Bei Porsche endete am 15. Februar 2018 die Produktion des Diesel-Macan, des letzten aktuell mit Selbstzünder erhältlichen Porsche. Den Panamera gibt es in Europa schon seit einigen Wochen nur noch als Benziner oder Hybrid, der Cayenne-Diesel lief 2017 mit dem Produktionsende der zweiten Generation aus. Der Sportwagenbauer begründet die jüngste Entscheidung mit einem Wandel in der Nachfrage der Kundschaft hin zu Benzinern und Hybriden. Eine nicht unwesentliche Rolle dürfte aber auch der nach dem Abgasskandal neuerlich notwendige Rückruf für die aus Audi-Produktion stammenden Motoren des Macan wegen Unregelmäßigkeiten am Abgassystem sein. Vorher hatte Porsche schon Cayenne mit Diesel wegen ähnlicher Vorwürfe zurückrufen müssen. Einen vollständigen Ausstieg aus dem Diesel-Geschäft plant Porsche nicht. Dem Vernehmen nach ist für den neuen Cayenne eine Diesel-Variante geplant, allerdings steht der Starttermin noch nicht fest.

Schrittweiser Ausstieg von Volvo

Volvos Zukunft: Von 2019 an wollen die Schweden ausschließlich Stromer und Hybride bauen.

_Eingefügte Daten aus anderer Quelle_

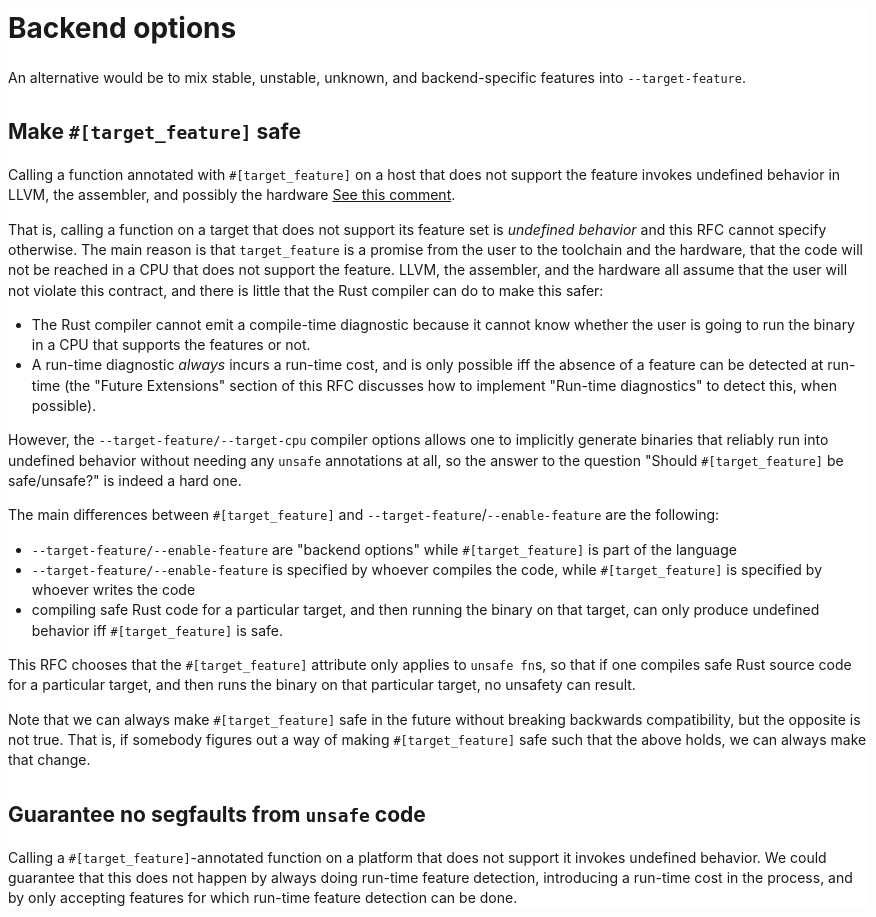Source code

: # Backend options

An alternative would be to mix stable, unstable, unknown, 
and backend-specific features into `--target-feature`.  

## Make `#[target_feature]` safe

Calling a function annotated with `#[target_feature]` on a host that does not
support the feature invokes undefined behavior in LLVM, the assembler, and
possibly the hardware [See this comment](https://github.com/rust-lang/rfcs/pull/2045#issuecomment-311325202).

That is, calling a function on a target that does not support its feature set is
_undefined behavior_ and this RFC cannot specify otherwise. The main reason is that `target_feature` is a promise from the user to the toolchain and the hardware, that the code will not be reached in a CPU that does not support the feature. LLVM, the assembler, and the hardware all assume that the user will not violate this contract, and there is little that the Rust compiler can do to make this safer:
  - The Rust compiler cannot emit a compile-time diagnostic because it cannot know whether the user is going to run the binary in a CPU that supports the features or not. 
  - A run-time diagnostic _always_ incurs a run-time cost, and is only possible iff the absence of a feature can be detected at run-time (the "Future Extensions" section of this RFC discusses how to implement "Run-time diagnostics" to detect this, when possible).

However, the `--target-feature/--target-cpu` compiler options allows one to implicitly generate binaries that reliably run into undefined behavior without needing any `unsafe` annotations at all, so the answer to the question "Should `#[target_feature]` be safe/unsafe?" is indeed a hard one.

The main differences between `#[target_feature]` and `--target-feature`/`--enable-feature` are the following:
- `--target-feature/--enable-feature` are "backend options" while `#[target_feature]` is part of the language
- `--target-feature/--enable-feature` is specified by whoever compiles the code, while `#[target_feature]` is specified by whoever writes the code
- compiling safe Rust code for a particular target, and then running the binary on that target, can only produce undefined behavior iff `#[target_feature]` is safe.  

This RFC chooses that the `#[target_feature]` attribute only applies to `unsafe fn`s, so that if one compiles safe Rust source code for a particular target, and then runs the binary on that particular target, no unsafety can result.

Note that we can always make `#[target_feature]` safe in the future without breaking backwards compatibility, but the opposite is not true. That is, if somebody figures out a way of making `#[target_feature]` safe such that the above holds, we can always make that change.

## Guarantee no segfaults from `unsafe` code

Calling a `#[target_feature]`-annotated function on a platform that does not
support it invokes undefined behavior. We could guarantee that this does not 
happen by always doing run-time feature detection, introducing a run-time cost 
in the process, and by only accepting features for which run-time feature
detection can be done. 


[summary]: #summary
[design]: #detailed-design
[how-we-teach-this]: #how-we-teach-this
[drawbacks]: #drawbacks
[alternatives]: #alternatives
[unresolved]: #unresolved-questions
[acknowledgments]: #acknowledgements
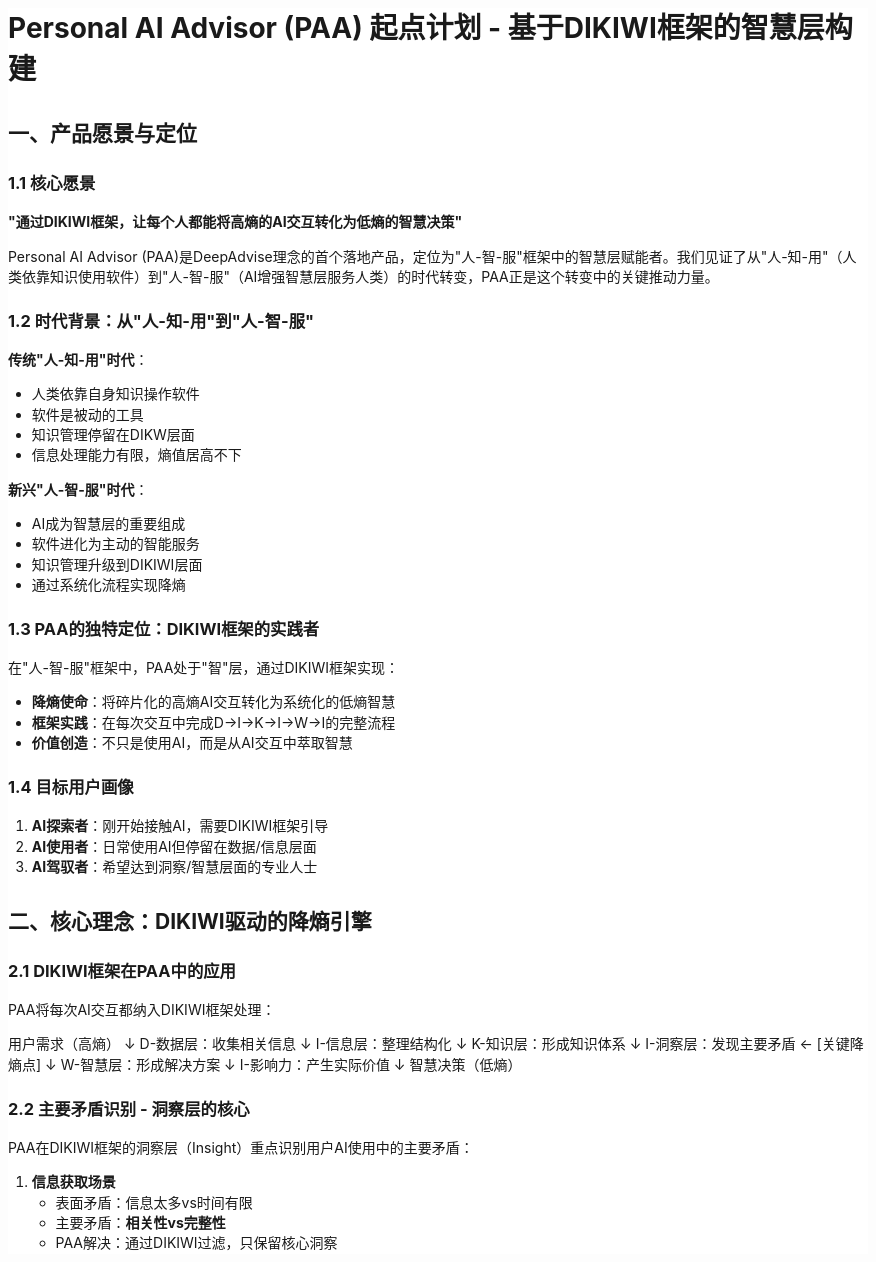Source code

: # Personal AI Advisor (PAA) 起点计划 - 基于DIKIWI框架的智慧层构建

## 一、产品愿景与定位

### 1.1 核心愿景
**"通过DIKIWI框架，让每个人都能将高熵的AI交互转化为低熵的智慧决策"**

Personal AI Advisor (PAA)是DeepAdvise理念的首个落地产品，定位为"人-智-服"框架中的智慧层赋能者。我们见证了从"人-知-用"（人类依靠知识使用软件）到"人-智-服"（AI增强智慧层服务人类）的时代转变，PAA正是这个转变中的关键推动力量。

### 1.2 时代背景：从"人-知-用"到"人-智-服"

**传统"人-知-用"时代**：
- 人类依靠自身知识操作软件
- 软件是被动的工具
- 知识管理停留在DIKW层面
- 信息处理能力有限，熵值居高不下

**新兴"人-智-服"时代**：
- AI成为智慧层的重要组成
- 软件进化为主动的智能服务
- 知识管理升级到DIKIWI层面
- 通过系统化流程实现降熵

### 1.3 PAA的独特定位：DIKIWI框架的实践者

在"人-智-服"框架中，PAA处于"智"层，通过DIKIWI框架实现：
- **降熵使命**：将碎片化的高熵AI交互转化为系统化的低熵智慧
- **框架实践**：在每次交互中完成D→I→K→I→W→I的完整流程
- **价值创造**：不只是使用AI，而是从AI交互中萃取智慧

### 1.4 目标用户画像
1. **AI探索者**：刚开始接触AI，需要DIKIWI框架引导
2. **AI使用者**：日常使用AI但停留在数据/信息层面
3. **AI驾驭者**：希望达到洞察/智慧层面的专业人士

## 二、核心理念：DIKIWI驱动的降熵引擎

### 2.1 DIKIWI框架在PAA中的应用

PAA将每次AI交互都纳入DIKIWI框架处理：

用户需求（高熵） ↓ D-数据层：收集相关信息 ↓ I-信息层：整理结构化 ↓ K-知识层：形成知识体系 ↓ I-洞察层：发现主要矛盾 ← [关键降熵点] ↓ W-智慧层：形成解决方案 ↓ I-影响力：产生实际价值 ↓ 智慧决策（低熵）

### 2.2 主要矛盾识别 - 洞察层的核心

PAA在DIKIWI框架的洞察层（Insight）重点识别用户AI使用中的主要矛盾：

1. **信息获取场景**
   - 表面矛盾：信息太多vs时间有限
   - 主要矛盾：**相关性vs完整性**
   - PAA解决：通过DIKIWI过滤，只保留核心洞察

Auch Volvo verabschiedet sich Schritt für Schritt von Fahrzeugen mit reinen Verbrennungsmotoren. Von 2019 an werde jedes neue Volvo-Modell einen Elektromotor haben, kündigte der Autobauer Mitte 2017 an – und will keine neuen Dieselmotoren mehr entwickeln. So werden ab dem Zeitpunkt neue Modelle ausschließlich mit Elektro- oder Hybridantrieb auf den Markt kommen. Über die gesamte Modellpalette hinweg wird Volvo elektrifizierte Fahrzeuge anbieten: vollelektrische Autos, Plug-in-Hybridmodelle und Fahrzeuge mit Mildhybrid-Antrieb. Volvo-Chef Hakan Samuelsson begründete die Wende mit Kundenwünschen. Immer mehr Kunden fragten nach Elektroautos. Bis 2025 wolle Volvo eine Million Elektrofahrzeuge verkaufen. Volvo kündigten bereits an, die Performance-Marke Polestar zur elektrifizierten Hochleistungsmarke umzubauen. AUTO BILD hatte bereits von Volvo erfahren, dass der erste für 2019 geplante Elektro-Schwede keine eigenständige Karosserie erhalten und zuerst auf der SPA-Plattform (Scalable Product Architecture), also der 90er- und 60er-Baureihe, aufbauen werde. Die 40er-Modelle auf der CMA-Plattform werden danach elektrifiziert.

Daimler investiert in alle Antriebsarten

Bei Daimler ist noch keine grundsätzliche Entscheidung für eine Antriebsart gefallen. Einerseits schmieden die Stuttgarter Pläne mit dem chinesischen Autobauer BAIC und kaufte fast vier Prozent der Anteile von dessen Elektroauto-Tochter BJEV. Zudem hat sich gerade der chinesische Autobauer Geely fast zehn Prozent der Daimler-Anteile gesichert, und Geely setzt stark auf den E-Antrieb. Anderererseits hat Daimler-Chef Dieter Zetsche erst vor Kurzem betont, Daimler setze weiterhin auf einen sauberen Diesel.

Renault erwägt Diesel-Aus

Auch bei Renault steht der Diesel in Frage. Verschiedenen Berichten zufolge hat Thierry Bolloré, die neue Nummer zwei beim französischen Hersteller, die Zukunft des Diesels angezweifelt. Aktuell haben Selbstzünder im Absatz von Renault EU-weit noch einen Anteil von 48 Prozent.